A man entered the frame from the right, fully clothed. His face was clearly visible. It was Jack Blackburn. Soupy closed his eyes. The woman continued to grind against him while Blackburn propped his thighs against the side of the table behind the woman, over Soupy’s bare feet. I knew what was going to happen then. It had happened to Brendan Blake. Blackburn unzipped his pants and took his erect penis in both hands. Now I closed my eyes, though only briefly. With the celluloid piling up in the sink, I felt it was my duty to compile a record. I forced myself to watch as Blackburn masturbated. He ejaculated on Soupy’s pale feet. The toes curled. Soupy twisted his face away from the camera.

I thought of him in our dressing room, jamming his too-small skates onto his feet, and I jumped up and lurched around and leaned into the sink, trying to keep from vomiting. My breathing echoed on the stainless-steel walls. Beneath my face the unspooled film was heaped like dead snakes in a sewer. I pushed away and stumbled into the bathroom, where I flicked on the light and splashed cold water on my face and the back of my neck. Staring into the mirror, I drew deep breaths and watched the water trickling down my cheeks and off the stitches still in my jaw. I wiped my face and brought the towel with me into the kitchen.

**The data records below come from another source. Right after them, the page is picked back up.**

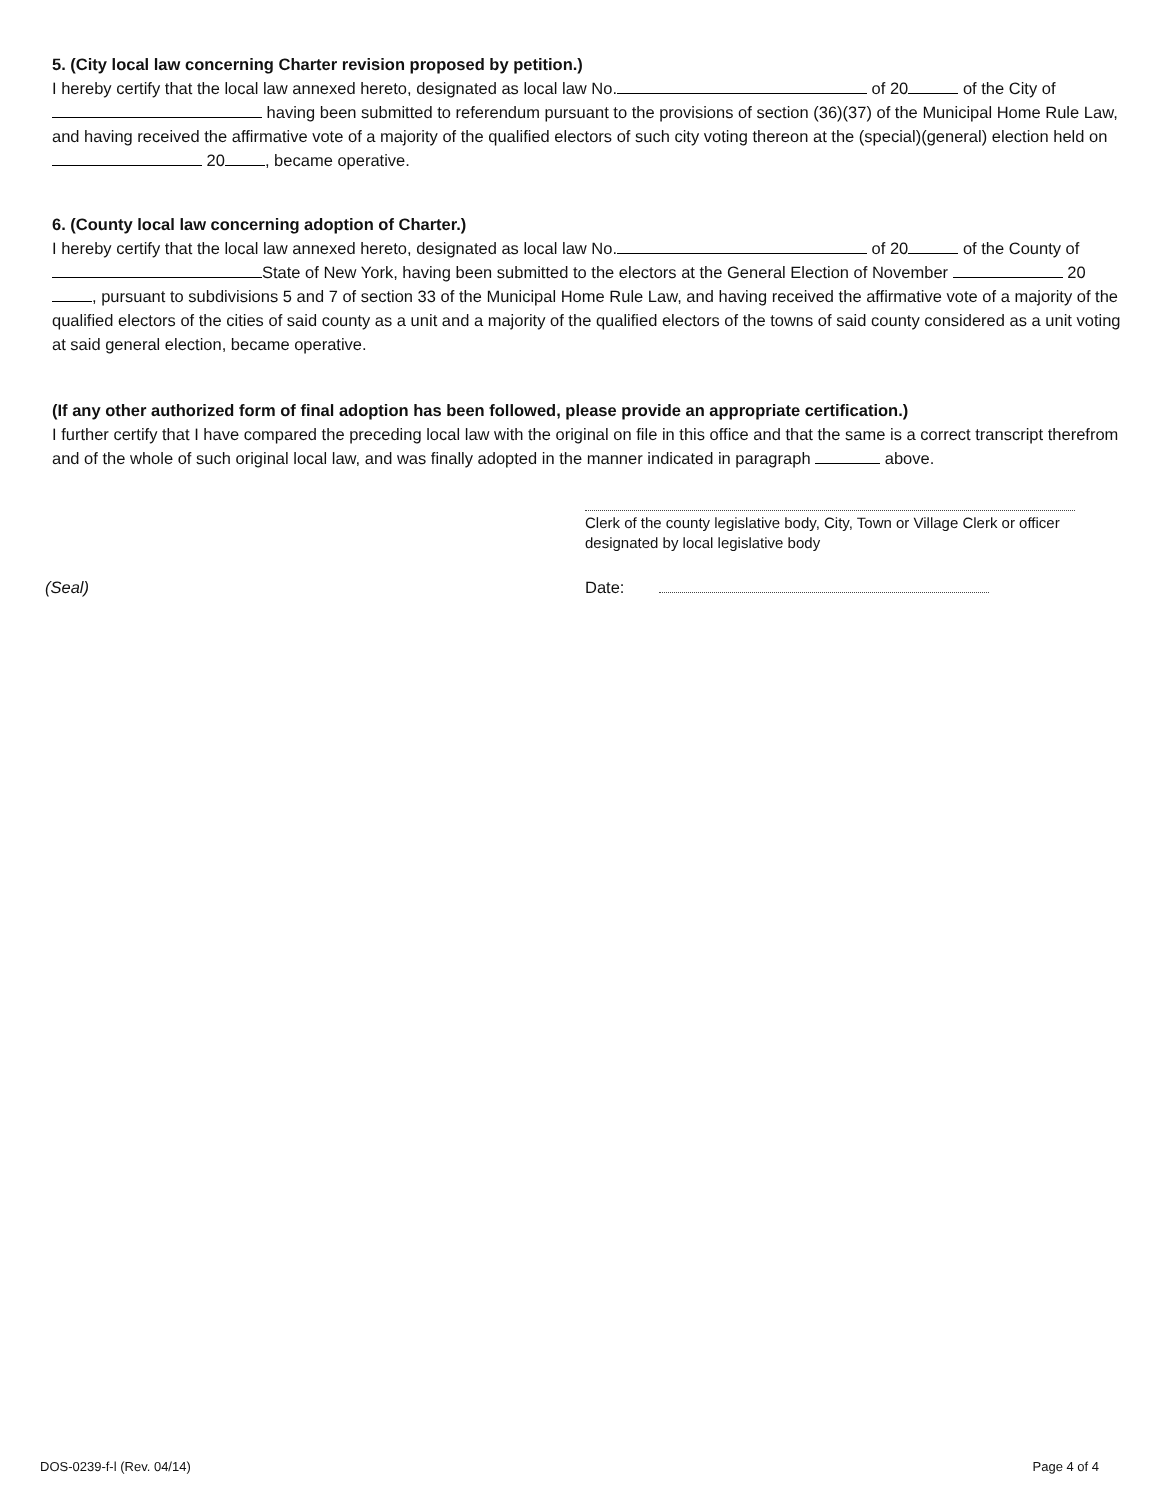5. (City local law concerning Charter revision proposed by petition.)
I hereby certify that the local law annexed hereto, designated as local law No. of 20 of the City of having been submitted to referendum pursuant to the provisions of section (36)(37) of the Municipal Home Rule Law, and having received the affirmative vote of a majority of the qualified electors of such city voting thereon at the (special)(general) election held on 20 , became operative.
6. (County local law concerning adoption of Charter.)
I hereby certify that the local law annexed hereto, designated as local law No. of 20 of the County of State of New York, having been submitted to the electors at the General Election of November 20 , pursuant to subdivisions 5 and 7 of section 33 of the Municipal Home Rule Law, and having received the affirmative vote of a majority of the qualified electors of the cities of said county as a unit and a majority of the qualified electors of the towns of said county considered as a unit voting at said general election, became operative.
(If any other authorized form of final adoption has been followed, please provide an appropriate certification.)
I further certify that I have compared the preceding local law with the original on file in this office and that the same is a correct transcript therefrom and of the whole of such original local law, and was finally adopted in the manner indicated in paragraph above.
Clerk of the county legislative body, City, Town or Village Clerk or officer designated by local legislative body
(Seal) Date:
DOS-0239-f-l (Rev. 04/14) Page 4 of 4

For the next two hours I filled most of the notebook with everything I saw on the three reels. I had to stop now and then to collect myself. On every reel, scenes of River Rat practices were spliced with scenes of Soupy in the playroom. The woman was in some of the scenes, some not. Blackburn performed in every one. The level of light and the camera angle varied slightly from one reel to the next, suggesting that there had been numerous sessions. In one scene a whiskey bottle and a glass appeared on a shelf in the background. In another, Blackburn’s little dog, Pocket, jumped onto the table and licked Soupy’s face; Soupy, showing the only emotion I saw in any of the films, angrily swatted the dog away. I scribbled it all down.

I concluded Blackburn had placed the camera behind a mirror on the wall-a one-way mirror, obviously. Was Leo behind the camera? Or had Blackburn set it up and let it run while he participated? The wall was common to a bunkroom. For his last two years on the Rats, Teddy had stayed in that bunkroom alone while other out-of-town players shared the other billets. Imagining Teddy there aroused my nausea again, and then a searing wave of sympathy I’d never before felt for him.

Each time a reel finished, I lifted the snarl of celluloid from the sink and packed it gently in a brown paper bag that I then stashed in a Cheerios box in the back of my pantry. After stowing the last film, I unplugged the projector, wrapped the cord around it, and stuffed it under my bed. Then I lay down without taking my clothes off. I couldn’t sleep, though. Every time I closed my eyes, I saw Soupy and that tattooed woman writhing on the pool table. I tried to focus on the ceiling, but that didn’t work. It was too quiet and too dark. I reached under my bed and pulled out the projector. I set it up again on the kitchen counter and turned it on. The empty white square appeared on the wall. I sat down on the floor and leaned back against the cabinets beneath the sink. The projector click-click-clicked. I stared at the blank light until my eyes wouldn’t stay open anymore.